START Supplied records

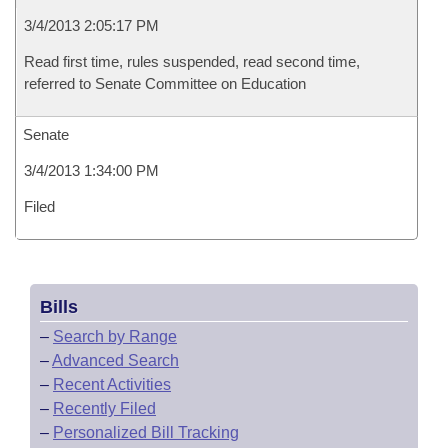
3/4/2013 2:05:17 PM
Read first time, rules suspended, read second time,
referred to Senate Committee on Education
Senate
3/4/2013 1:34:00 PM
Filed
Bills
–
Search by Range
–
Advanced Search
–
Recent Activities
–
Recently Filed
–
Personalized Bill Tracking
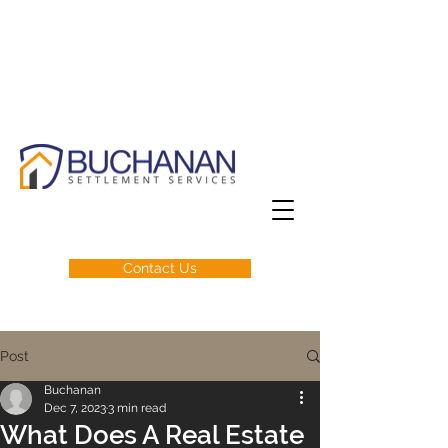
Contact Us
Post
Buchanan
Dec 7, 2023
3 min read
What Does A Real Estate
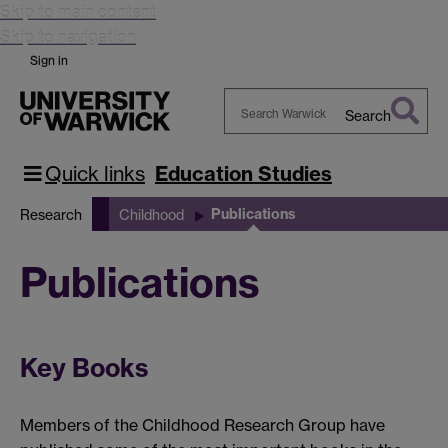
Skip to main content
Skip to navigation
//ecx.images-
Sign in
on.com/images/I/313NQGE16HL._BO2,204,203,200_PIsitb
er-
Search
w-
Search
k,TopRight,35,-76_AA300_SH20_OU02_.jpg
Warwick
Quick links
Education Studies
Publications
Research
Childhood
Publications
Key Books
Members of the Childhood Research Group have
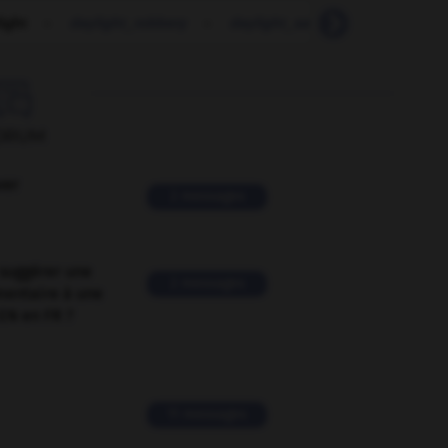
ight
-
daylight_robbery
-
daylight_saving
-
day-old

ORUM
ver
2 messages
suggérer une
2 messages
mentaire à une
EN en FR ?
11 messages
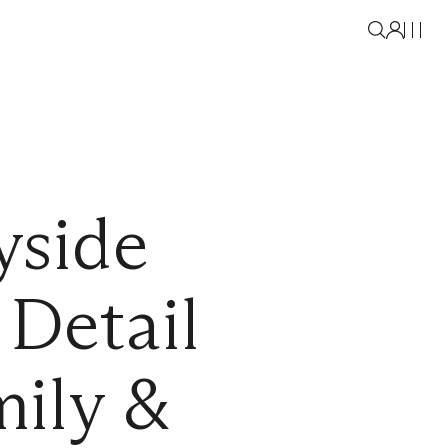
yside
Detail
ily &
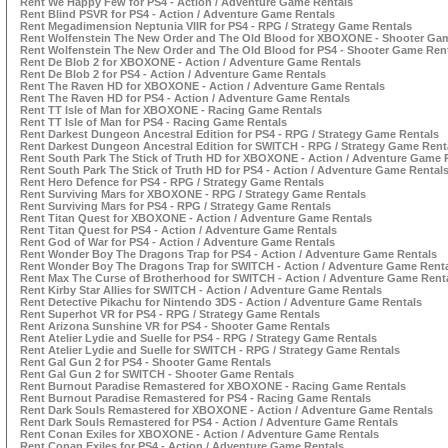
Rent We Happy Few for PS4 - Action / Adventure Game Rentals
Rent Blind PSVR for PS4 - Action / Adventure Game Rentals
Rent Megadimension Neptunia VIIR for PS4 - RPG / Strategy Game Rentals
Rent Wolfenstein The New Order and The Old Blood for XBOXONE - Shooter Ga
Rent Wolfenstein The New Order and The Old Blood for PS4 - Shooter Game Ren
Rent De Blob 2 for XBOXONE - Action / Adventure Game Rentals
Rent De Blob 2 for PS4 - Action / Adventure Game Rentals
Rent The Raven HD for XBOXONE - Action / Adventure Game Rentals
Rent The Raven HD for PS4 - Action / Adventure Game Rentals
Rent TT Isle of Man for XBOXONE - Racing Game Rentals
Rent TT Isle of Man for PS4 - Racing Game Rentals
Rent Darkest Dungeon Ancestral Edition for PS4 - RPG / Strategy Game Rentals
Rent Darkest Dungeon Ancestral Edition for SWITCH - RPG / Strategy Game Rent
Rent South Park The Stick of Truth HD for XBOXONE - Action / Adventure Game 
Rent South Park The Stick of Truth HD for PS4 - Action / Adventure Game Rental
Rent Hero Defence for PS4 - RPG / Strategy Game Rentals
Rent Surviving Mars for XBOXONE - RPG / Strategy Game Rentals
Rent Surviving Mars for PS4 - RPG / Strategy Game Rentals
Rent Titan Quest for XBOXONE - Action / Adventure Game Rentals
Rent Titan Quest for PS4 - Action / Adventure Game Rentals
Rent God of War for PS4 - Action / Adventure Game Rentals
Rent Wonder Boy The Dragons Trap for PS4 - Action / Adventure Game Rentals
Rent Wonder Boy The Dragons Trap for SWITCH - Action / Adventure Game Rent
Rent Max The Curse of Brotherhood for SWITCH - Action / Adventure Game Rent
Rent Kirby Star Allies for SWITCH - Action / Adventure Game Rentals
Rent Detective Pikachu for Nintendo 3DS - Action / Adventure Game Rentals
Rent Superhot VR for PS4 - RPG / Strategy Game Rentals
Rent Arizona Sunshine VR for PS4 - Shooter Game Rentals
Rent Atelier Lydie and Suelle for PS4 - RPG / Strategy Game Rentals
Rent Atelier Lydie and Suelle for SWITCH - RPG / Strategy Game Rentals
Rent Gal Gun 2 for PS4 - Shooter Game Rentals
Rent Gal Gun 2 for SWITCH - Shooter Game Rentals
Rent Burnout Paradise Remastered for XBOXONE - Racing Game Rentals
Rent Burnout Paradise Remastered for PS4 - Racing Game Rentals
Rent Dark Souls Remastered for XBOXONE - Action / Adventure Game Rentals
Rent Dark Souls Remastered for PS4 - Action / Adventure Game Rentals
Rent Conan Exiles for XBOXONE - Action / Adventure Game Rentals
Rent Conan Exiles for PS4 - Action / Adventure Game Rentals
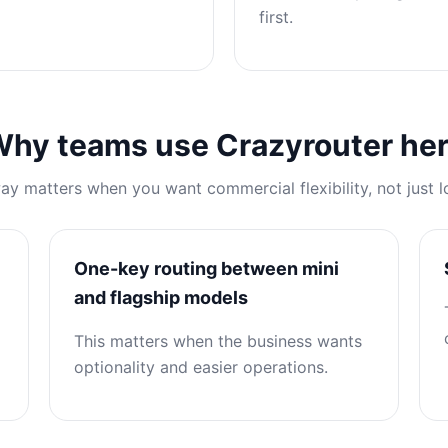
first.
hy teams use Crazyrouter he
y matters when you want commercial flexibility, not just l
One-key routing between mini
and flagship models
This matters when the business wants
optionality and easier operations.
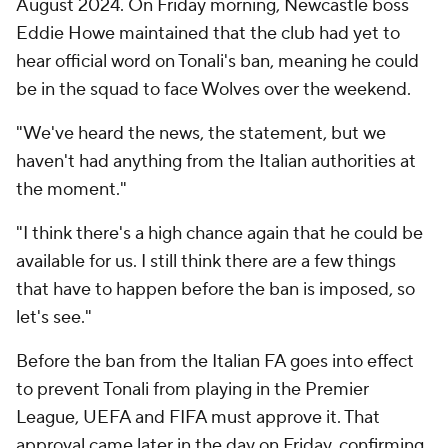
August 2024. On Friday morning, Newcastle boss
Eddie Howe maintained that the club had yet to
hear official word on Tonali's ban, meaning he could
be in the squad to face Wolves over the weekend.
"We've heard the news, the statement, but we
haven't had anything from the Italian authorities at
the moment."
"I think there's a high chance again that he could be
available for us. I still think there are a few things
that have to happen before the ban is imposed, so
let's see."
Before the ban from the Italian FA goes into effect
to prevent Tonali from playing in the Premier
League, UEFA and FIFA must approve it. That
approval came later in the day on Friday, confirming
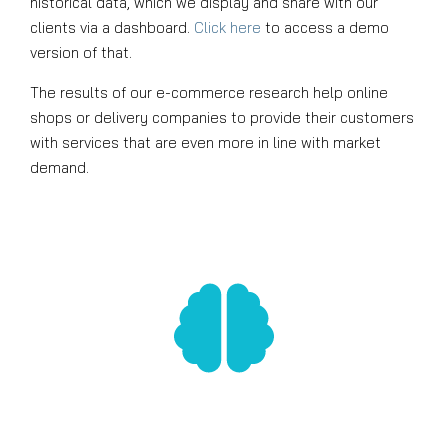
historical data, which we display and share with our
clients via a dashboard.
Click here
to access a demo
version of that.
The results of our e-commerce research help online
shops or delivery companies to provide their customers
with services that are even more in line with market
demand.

END Supplied records
START Supplied records

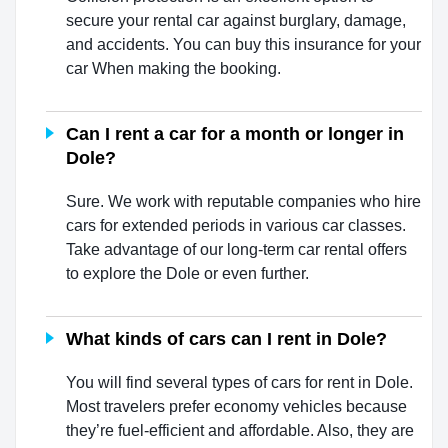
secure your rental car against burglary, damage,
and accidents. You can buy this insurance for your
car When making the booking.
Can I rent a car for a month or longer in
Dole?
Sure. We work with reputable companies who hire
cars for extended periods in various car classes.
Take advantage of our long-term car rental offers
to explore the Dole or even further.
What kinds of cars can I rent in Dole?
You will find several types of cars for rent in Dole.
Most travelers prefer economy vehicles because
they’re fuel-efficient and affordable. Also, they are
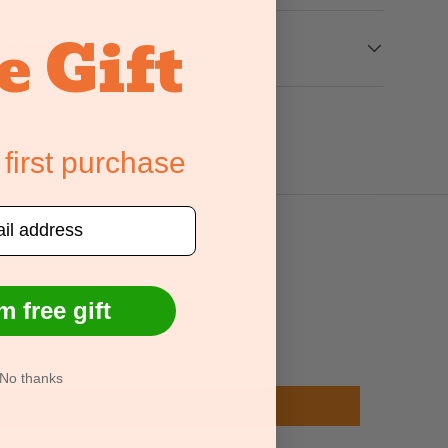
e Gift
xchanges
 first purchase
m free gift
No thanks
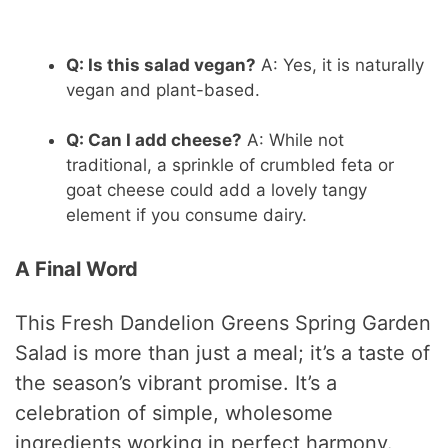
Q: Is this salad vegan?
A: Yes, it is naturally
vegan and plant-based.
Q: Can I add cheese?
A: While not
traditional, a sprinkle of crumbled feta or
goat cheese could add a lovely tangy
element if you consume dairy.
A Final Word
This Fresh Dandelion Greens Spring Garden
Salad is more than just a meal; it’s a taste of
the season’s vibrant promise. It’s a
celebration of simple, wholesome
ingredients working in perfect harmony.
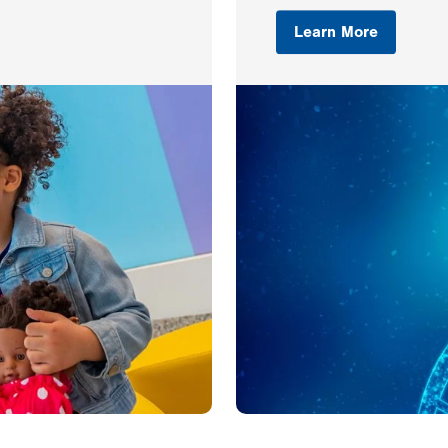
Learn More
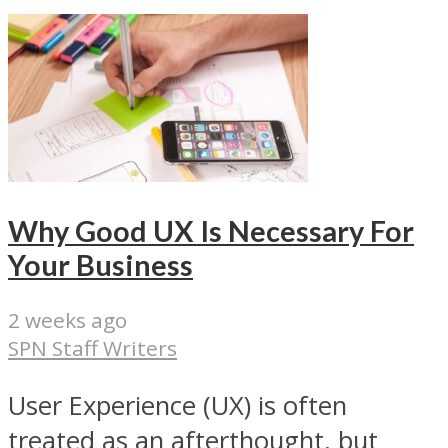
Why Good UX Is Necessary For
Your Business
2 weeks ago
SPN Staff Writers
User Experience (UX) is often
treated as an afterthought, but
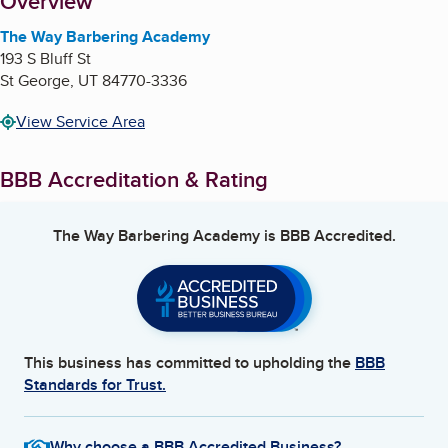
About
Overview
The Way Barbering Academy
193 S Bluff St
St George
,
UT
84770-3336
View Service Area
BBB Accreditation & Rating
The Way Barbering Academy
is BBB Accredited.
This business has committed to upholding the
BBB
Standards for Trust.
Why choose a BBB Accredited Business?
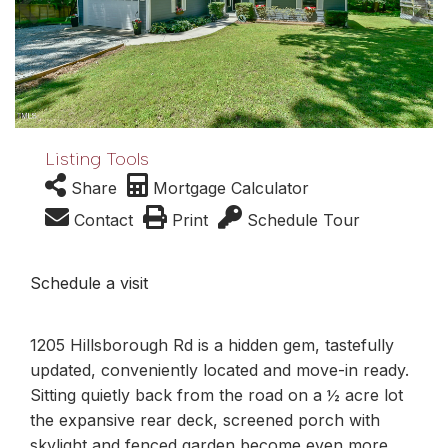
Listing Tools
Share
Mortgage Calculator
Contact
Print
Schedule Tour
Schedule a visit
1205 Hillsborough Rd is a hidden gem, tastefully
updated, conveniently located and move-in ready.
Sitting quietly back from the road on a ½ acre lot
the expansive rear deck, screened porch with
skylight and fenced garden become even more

END Supplied records

Nothing but the lines above from the line with "Q: Is this salad vegan?" up to and including the line with "Why Good UX Is Necessary For" should be returned, exactly as written and without pictures.

--- Completed exercise ---
Q: Is this salad vegan?
A: Yes, it is naturally
vegan and plant-based.
Q: Can I add cheese?
A: While not
traditional, a sprinkle of crumbled feta or
goat cheese could add a lovely tangy
element if you consume dairy.
A Final Word
This Fresh Dandelion Greens Spring Garden
Salad is more than just a meal; it’s a taste of
the season’s vibrant promise. It’s a
celebration of simple, wholesome
ingredients working in perfect harmony.
Learn More
Why Good UX Is Necessary For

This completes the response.